- **Stored entries**

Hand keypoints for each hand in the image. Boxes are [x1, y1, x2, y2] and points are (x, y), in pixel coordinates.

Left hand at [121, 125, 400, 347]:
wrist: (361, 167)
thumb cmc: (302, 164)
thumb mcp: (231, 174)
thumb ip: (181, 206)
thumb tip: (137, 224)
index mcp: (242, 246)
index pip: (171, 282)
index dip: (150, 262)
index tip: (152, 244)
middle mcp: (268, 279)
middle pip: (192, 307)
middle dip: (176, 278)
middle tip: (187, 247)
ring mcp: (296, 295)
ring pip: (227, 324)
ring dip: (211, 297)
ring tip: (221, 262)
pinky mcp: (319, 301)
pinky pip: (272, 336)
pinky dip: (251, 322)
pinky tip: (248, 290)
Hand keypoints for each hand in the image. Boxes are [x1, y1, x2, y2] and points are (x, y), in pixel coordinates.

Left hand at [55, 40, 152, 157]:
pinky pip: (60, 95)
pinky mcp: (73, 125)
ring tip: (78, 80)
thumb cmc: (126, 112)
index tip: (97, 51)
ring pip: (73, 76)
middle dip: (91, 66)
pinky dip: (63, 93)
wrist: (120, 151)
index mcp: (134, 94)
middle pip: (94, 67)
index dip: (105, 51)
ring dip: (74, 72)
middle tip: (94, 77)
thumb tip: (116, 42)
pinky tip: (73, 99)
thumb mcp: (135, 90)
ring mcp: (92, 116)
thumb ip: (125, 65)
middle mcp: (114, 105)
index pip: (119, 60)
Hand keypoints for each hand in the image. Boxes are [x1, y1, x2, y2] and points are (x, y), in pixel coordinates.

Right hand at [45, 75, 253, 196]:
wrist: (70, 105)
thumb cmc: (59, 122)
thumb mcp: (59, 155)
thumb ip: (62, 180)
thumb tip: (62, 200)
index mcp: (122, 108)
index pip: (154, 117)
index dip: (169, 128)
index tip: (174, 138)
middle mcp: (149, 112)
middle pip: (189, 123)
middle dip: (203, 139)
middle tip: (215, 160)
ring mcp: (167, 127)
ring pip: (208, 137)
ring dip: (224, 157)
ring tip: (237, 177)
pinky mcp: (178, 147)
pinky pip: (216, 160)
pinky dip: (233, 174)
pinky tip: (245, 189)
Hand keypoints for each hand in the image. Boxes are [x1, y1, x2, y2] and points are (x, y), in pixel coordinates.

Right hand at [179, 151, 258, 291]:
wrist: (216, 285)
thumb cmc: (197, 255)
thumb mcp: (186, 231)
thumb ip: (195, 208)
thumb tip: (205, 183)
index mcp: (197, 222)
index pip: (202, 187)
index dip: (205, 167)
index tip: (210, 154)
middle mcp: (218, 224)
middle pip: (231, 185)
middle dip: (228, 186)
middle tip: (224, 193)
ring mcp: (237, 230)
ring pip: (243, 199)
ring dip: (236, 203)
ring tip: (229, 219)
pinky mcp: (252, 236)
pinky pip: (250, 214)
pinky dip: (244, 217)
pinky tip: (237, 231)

- **What is being asked**
Copy, exactly and only, the lines above that begin with the one containing "wrist: (120, 151)" and finish with the one containing "pinky tip: (245, 189)".

- **Result for this task**
wrist: (120, 151)
index mcp: (134, 94)
middle pip: (94, 67)
index dip: (105, 51)
ring dip: (74, 72)
middle tip: (94, 77)
thumb tip: (116, 42)
pinky tip: (73, 99)
thumb mcp: (135, 90)
ring mcp: (92, 116)
thumb ip: (125, 65)
middle mcp: (114, 105)
index pip: (119, 60)
Hand keypoints for each hand in the image. Boxes are [x1, y1, x2, y2] and points are (x, y), in pixel coordinates.

Right hand at [45, 75, 253, 196]:
wrist: (70, 105)
thumb cmc: (59, 122)
thumb mcp: (59, 155)
thumb ip: (62, 180)
thumb tip: (62, 200)
index mcp: (122, 108)
index pip: (154, 117)
index dip: (169, 128)
index tip: (174, 138)
middle mcp: (149, 112)
middle pip: (189, 123)
middle dip: (203, 139)
middle tip: (215, 160)
ring mcp: (167, 127)
ring pip: (208, 137)
ring dip: (224, 157)
ring tip: (237, 177)
pinky mcp: (178, 147)
pinky pip: (216, 160)
pinky dip: (233, 174)
pinky tip: (245, 189)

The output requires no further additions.